**PROBLEM STATEMENT**
Output the listing below line for line, changing nothing.

**AVAILABLE RECORDS**
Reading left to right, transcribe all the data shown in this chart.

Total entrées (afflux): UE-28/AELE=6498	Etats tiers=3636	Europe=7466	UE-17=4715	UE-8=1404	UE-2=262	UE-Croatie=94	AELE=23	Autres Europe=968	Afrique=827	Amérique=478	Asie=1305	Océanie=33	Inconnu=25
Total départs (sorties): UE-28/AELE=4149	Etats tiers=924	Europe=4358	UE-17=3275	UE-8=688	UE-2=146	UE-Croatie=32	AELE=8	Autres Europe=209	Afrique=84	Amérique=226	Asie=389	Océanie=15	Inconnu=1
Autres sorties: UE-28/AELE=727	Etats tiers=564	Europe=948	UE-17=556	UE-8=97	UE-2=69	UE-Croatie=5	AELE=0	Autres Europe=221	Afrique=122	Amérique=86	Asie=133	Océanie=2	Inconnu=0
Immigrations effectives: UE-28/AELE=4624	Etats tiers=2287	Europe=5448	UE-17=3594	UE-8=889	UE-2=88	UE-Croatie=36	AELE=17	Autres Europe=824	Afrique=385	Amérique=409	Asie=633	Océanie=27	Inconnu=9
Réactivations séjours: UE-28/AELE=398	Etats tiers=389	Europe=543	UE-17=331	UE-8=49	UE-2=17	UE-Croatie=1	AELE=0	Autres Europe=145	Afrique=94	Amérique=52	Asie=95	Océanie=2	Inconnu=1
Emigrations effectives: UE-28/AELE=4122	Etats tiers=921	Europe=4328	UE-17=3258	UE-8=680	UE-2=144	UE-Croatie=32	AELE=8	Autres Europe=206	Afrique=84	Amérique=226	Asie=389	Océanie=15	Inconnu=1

**RESPONSE TO THIS TASK**
Reading left to right, transcribe all the data shown in this chart.

Total entrées (afflux): UE-28/AELE=6498	Etats tiers=3636	Europe=7466	UE-17=4715	UE-8=1404	UE-2=262	UE-Croatie=94	AELE=23	Autres Europe=968	Afrique=827	Amérique=478	Asie=1305	Océanie=33	Inconnu=25
Total départs (sorties): UE-28/AELE=4149	Etats tiers=924	Europe=4358	UE-17=3275	UE-8=688	UE-2=146	UE-Croatie=32	AELE=8	Autres Europe=209	Afrique=84	Amérique=226	Asie=389	Océanie=15	Inconnu=1
Autres sorties: UE-28/AELE=727	Etats tiers=564	Europe=948	UE-17=556	UE-8=97	UE-2=69	UE-Croatie=5	AELE=0	Autres Europe=221	Afrique=122	Amérique=86	Asie=133	Océanie=2	Inconnu=0
Immigrations effectives: UE-28/AELE=4624	Etats tiers=2287	Europe=5448	UE-17=3594	UE-8=889	UE-2=88	UE-Croatie=36	AELE=17	Autres Europe=824	Afrique=385	Amérique=409	Asie=633	Océanie=27	Inconnu=9
Réactivations séjours: UE-28/AELE=398	Etats tiers=389	Europe=543	UE-17=331	UE-8=49	UE-2=17	UE-Croatie=1	AELE=0	Autres Europe=145	Afrique=94	Amérique=52	Asie=95	Océanie=2	Inconnu=1
Emigrations effectives: UE-28/AELE=4122	Etats tiers=921	Europe=4328	UE-17=3258	UE-8=680	UE-2=144	UE-Croatie=32	AELE=8	Autres Europe=206	Afrique=84	Amérique=226	Asie=389	Océanie=15	Inconnu=1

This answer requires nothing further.